New techniques and developments in brain imaging can raise tricky ethical questions
Imagine your friend is doing a PhD and you have volunteered to participate in a brain scanning study as part of her research.
You visit her in the lab and she gives you instructions about what you need to do while she scans your brain. When the results come in, your friend’s supervisor looks at your scans and spots something abnormal. What should she do?
This happens to a small number of people. In 2009, neurologists reviewed the results of 31 MRI studies carried out between 1950 and 2008, involving about 35,000 people. According to their results, abnormalities were found in up to 1 in 50 people who had their brains scanned for a non-diagnostic reason. These were more common in older people and included several different types of brain tumours, as well as abnormalities in blood vessels that might indicate an increased risk of stroke.
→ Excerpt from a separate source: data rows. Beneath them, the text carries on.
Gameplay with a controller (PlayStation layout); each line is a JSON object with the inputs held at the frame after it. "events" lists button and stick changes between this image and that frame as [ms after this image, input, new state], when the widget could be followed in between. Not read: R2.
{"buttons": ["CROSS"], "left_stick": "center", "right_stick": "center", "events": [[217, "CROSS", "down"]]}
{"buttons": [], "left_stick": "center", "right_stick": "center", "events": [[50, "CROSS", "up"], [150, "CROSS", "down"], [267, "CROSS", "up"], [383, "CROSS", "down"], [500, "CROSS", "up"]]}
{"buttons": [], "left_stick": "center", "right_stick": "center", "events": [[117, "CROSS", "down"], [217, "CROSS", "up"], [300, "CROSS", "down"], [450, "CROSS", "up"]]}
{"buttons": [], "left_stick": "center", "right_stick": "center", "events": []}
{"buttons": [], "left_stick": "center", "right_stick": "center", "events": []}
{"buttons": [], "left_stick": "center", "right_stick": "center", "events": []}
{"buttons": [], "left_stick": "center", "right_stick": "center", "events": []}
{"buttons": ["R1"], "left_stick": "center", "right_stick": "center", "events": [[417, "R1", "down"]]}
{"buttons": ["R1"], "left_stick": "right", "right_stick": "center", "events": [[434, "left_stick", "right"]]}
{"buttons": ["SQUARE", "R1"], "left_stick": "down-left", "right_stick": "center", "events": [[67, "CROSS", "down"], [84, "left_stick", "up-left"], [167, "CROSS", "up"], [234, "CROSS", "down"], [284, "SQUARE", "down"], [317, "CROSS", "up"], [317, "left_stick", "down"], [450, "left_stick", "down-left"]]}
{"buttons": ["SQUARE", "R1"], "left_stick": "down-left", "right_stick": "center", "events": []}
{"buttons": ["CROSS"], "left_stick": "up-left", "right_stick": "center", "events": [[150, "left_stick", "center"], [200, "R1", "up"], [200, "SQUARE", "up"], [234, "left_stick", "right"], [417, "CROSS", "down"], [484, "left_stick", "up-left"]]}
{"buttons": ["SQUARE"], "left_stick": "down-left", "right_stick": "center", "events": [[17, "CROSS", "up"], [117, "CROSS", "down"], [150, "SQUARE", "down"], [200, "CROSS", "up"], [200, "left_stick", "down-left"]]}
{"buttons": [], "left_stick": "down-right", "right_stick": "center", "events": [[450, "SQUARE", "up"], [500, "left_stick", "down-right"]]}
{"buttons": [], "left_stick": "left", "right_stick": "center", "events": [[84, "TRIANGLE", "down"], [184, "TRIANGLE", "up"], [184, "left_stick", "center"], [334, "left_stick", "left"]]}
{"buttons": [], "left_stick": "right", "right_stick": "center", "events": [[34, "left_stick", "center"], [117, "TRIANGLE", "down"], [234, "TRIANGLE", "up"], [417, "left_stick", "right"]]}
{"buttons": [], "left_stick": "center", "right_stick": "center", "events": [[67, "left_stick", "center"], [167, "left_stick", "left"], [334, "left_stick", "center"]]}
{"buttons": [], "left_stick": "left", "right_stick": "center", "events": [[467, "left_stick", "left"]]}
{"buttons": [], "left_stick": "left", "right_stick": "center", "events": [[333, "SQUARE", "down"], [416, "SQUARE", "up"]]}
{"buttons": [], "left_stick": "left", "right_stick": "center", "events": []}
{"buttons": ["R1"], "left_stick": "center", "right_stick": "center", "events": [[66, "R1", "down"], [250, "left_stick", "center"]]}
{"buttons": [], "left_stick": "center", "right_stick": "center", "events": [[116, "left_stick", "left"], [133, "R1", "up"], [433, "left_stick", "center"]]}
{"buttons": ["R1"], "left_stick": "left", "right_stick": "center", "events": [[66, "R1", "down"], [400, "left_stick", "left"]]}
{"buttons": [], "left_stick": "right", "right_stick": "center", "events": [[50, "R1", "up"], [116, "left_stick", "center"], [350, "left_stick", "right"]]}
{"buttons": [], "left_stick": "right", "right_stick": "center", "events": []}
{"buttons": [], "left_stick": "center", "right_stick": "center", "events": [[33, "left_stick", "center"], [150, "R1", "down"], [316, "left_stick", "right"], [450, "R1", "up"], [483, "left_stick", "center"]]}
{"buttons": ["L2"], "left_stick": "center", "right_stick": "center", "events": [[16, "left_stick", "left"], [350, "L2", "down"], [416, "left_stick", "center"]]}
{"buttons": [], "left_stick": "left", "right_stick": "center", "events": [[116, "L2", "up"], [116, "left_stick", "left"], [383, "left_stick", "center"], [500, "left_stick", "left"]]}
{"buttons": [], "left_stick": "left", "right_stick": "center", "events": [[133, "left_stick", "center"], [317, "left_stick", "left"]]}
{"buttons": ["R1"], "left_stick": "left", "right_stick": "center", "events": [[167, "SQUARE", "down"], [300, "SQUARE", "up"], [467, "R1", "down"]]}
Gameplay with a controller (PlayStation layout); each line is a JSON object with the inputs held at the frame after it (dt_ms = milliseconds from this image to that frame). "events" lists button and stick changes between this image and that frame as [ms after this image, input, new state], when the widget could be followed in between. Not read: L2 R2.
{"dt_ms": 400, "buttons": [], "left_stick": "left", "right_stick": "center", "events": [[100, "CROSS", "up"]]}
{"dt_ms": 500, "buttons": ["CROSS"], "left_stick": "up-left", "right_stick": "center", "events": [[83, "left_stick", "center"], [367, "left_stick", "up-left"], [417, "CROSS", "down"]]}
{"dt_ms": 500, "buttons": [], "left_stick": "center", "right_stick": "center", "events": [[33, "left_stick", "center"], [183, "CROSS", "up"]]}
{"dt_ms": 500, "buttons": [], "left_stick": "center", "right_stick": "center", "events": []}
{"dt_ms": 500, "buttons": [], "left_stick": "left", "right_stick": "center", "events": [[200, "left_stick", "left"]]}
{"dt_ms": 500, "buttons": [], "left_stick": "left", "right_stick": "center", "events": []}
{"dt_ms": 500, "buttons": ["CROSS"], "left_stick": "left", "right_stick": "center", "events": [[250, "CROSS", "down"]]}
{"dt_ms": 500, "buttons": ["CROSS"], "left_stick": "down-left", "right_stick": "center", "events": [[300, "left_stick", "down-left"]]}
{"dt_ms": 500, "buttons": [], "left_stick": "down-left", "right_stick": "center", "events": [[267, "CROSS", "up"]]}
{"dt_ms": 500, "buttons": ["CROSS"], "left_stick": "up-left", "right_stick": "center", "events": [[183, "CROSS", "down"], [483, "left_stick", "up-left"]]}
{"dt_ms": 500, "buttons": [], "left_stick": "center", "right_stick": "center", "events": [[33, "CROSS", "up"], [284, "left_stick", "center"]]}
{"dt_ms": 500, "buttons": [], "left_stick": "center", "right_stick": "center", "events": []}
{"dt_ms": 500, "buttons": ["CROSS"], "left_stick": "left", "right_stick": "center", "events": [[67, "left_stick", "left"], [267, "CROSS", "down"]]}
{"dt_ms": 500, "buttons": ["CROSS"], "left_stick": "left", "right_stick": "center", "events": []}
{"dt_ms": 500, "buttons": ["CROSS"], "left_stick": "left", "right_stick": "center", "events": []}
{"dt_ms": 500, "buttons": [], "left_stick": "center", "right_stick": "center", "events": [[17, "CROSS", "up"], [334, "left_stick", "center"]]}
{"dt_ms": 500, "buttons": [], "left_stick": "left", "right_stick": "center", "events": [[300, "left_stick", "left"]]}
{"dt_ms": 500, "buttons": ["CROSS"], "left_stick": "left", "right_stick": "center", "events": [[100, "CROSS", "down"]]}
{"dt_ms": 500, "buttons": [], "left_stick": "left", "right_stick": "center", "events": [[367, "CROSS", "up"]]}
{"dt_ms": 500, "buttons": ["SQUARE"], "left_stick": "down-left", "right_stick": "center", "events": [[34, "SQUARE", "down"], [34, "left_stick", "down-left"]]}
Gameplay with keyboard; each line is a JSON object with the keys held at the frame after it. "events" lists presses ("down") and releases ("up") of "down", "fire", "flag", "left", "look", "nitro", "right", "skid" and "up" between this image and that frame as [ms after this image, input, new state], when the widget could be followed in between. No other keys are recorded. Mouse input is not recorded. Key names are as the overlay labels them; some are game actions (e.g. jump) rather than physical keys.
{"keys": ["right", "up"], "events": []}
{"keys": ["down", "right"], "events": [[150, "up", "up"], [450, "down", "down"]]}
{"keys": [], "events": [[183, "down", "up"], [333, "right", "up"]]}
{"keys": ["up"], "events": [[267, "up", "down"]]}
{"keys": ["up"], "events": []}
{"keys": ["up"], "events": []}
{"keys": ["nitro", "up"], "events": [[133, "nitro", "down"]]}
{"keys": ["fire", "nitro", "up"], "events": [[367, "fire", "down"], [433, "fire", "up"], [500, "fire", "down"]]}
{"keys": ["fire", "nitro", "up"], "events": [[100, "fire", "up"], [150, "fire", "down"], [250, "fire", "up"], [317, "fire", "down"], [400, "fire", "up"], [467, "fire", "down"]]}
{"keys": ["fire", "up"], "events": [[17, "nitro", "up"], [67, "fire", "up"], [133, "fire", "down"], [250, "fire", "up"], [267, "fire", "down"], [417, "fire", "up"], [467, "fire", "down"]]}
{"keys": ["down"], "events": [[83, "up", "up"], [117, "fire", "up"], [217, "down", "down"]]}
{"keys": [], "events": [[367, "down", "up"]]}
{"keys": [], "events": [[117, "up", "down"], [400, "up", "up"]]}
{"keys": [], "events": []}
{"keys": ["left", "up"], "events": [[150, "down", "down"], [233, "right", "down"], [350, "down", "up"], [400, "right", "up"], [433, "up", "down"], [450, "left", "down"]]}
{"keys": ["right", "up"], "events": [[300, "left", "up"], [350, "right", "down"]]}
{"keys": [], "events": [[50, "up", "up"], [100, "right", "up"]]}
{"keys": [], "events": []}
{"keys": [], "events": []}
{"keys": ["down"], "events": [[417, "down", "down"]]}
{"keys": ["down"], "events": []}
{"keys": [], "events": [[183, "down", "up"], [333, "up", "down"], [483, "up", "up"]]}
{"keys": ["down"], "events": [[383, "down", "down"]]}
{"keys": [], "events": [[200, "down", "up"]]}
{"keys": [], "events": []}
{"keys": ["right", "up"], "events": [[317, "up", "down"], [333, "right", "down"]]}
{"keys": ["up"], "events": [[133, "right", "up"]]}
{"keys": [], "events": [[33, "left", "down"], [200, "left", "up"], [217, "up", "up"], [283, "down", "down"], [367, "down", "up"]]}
A similar situation is found in genetics research. The cost of DNA sequencing has decreased significantly in recent years, and it is now common for researchers to sequence and compare the entire genomes of many thousands of people. As a result, they are more likely to identify genetic mutations and variations that predispose people to certain diseases or behaviours.
Questions for discussion
- Do researchers have a duty to share this kind of information with you?
- Would you want to know if your brain scan revealed an abnormality?
- Often, people participate in scientific research anonymously, so the researchers don’t know whose results they are analysing. Is this right?
- What should guidelines suggest should be done when researchers think they have found something unusual about one of their participants?